L'Ukraine ouvre sa défense aérienne aux acteurs privés face aux drones russes
Pour contrer les centaines de drones lancés quotidiennement par la Russie, l'Ukraine a pris une mesure inédite : autoriser les entreprises privées à s'équiper pour assurer leur propre protection aérienne. Cette initiative, portée par le lieutenant-colonel Iouriï Myronenko, inspecteur général du ministère de la Défense, vise à soulager les forces armées tout en renforçant la sécurité du territoire.
Un dispositif innovant face à une menace persistante
Depuis l'invasion de 2022, la Russie utilise massivement des drones Shahed à longue portée, de conception iranienne mais désormais produits en masse sur son sol. Ces appareils peu coûteux mais dévastateurs ciblent régulièrement des zones résidentielles et des infrastructures essentielles, parfois à des centaines de kilomètres du front. L'attaque la plus vaste depuis le début du conflit s'est déroulée fin mars, avec près de 1 000 drones lancés en seulement 24 heures.
Le système de défense aérienne ukrainien, bien que comprenant des milliers d'équipes mobiles antidrones, ne suffit pas à couvrir l'ensemble du pays. Le ministère de la Défense a donc décidé d'intégrer des acteurs privés, tels que des entreprises énergétiques, des groupes logistiques ou sécuritaires, dans ce dispositif crucial.
Seize sociétés déjà opérationnelles
À ce jour, seize sociétés ont obtenu les autorisations nécessaires et plusieurs d'entre elles ont déjà commencé leurs opérations. « Nous sommes les premiers au monde à avoir mis en place un système permettant à des acteurs privés d'abattre des cibles aériennes très difficiles », affirme Iouriï Myronenko, lui-même ancien commandant d'une unité de drones.
Les premières interceptions ont eu lieu il y a deux semaines. Dans la région de Kharkiv, proche de la ligne de front, une entreprise a ainsi abattu plusieurs drones russes à l'aide de mitrailleuses lourdes montées sur des tourelles téléopérées. Après la publication d'un communiqué officiel, des dizaines d'autres groupes ont contacté les autorités pour se renseigner sur cette possibilité.
Coordination stricte avec l'armée de l'air
Les sociétés intéressées doivent se soumettre à des contrôles rigoureux pour exclure toute affiliation avec la Russie avant de pouvoir acquérir des armes et former leurs employés.
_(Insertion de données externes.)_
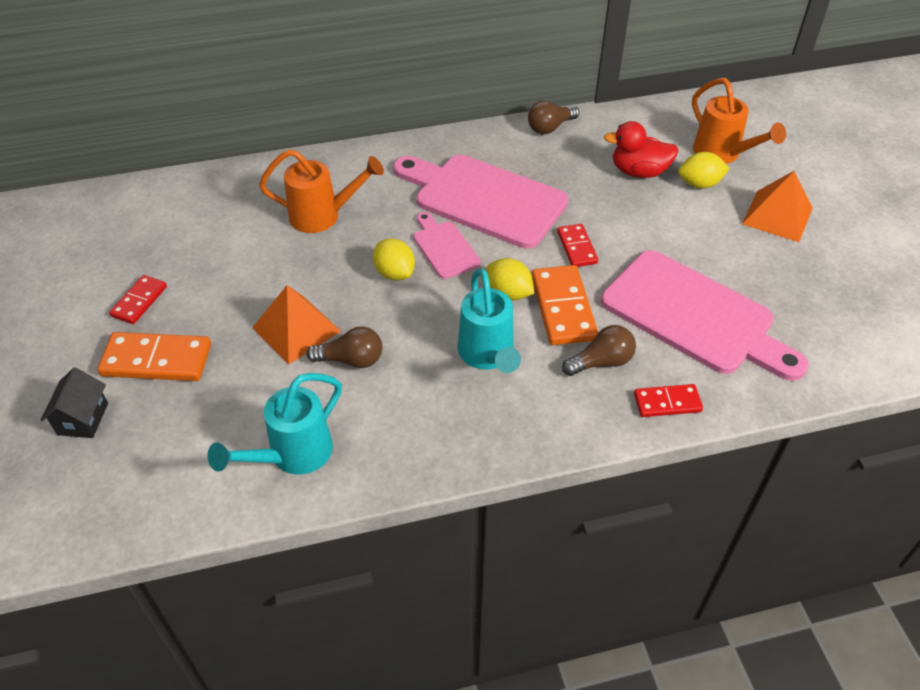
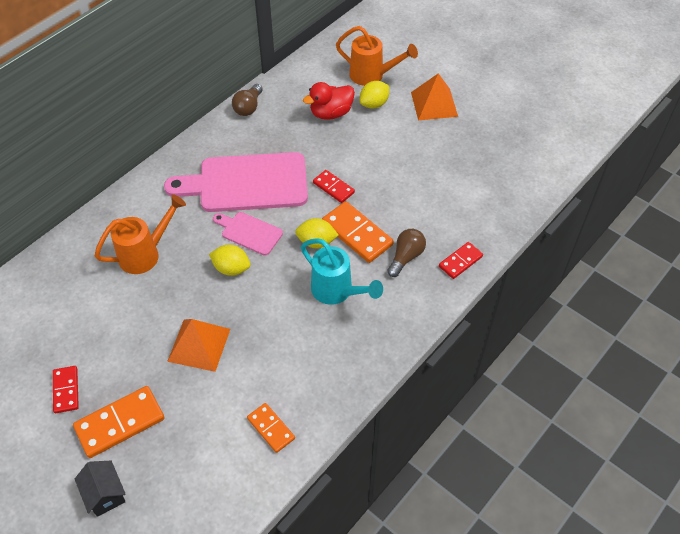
camera: 35 degrees left, 5 degrees up
(292, 456) = (271, 428): turquoise watering can -> orange domino
(351, 360) = (254, 344): brown light bulb -> none
(694, 316) = (435, 197): pink cutting board -> none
Elles doivent également intégrer la coordination avec l'armée de l'air, qui gère des milliers d'équipes antiaériennes en temps réel.
Un logiciel spécialisé permet de visualiser « comment et où les équipes travaillent, qui a abattu quoi, quelle nouvelle cible apparaît », détaille Iouriï Myronenko. Les intercepteurs de drones, dont l'Ukraine a déjà développé une cinquantaine de modèles sous la pression des attaques incessantes, représentent l'avenir de cette défense aérienne privée.
Objectif : abattre 95% des cibles aériennes
La concurrence acharnée entre fabricants pousse à améliorer rapidement l'efficacité des intercepteurs tout en réduisant leur coût, parfois à moins de 1 000 dollars par unité. À terme, les groupes privés pourraient même obtenir des armes leur permettant d'abattre des missiles de croisière.
« Nous ne mettons pas de limite sur les moyens de défense qu'ils peuvent s'acheter », souligne Iouriï Myronenko, afin d'assurer une flexibilité maximale face à une guerre qui évolue « tous les trois ou six mois ». L'objectif principal fixé par le nouveau ministre de la Défense Mykhaïlo Fedorov pour cette année est de détecter 100% des cibles aériennes et d'en abattre 95%, contre environ 80% actuellement.
Un projet « absolument réaliste », selon Iouriï Myronenko, au vu de l'explosion de la production d'intercepteurs livrés par dizaines de milliers à l'armée chaque mois. « Nous devons montrer clairement à la Russie que la terreur de notre population et de nos infrastructures civiles ne l'aidera aucunement », conclut le responsable militaire.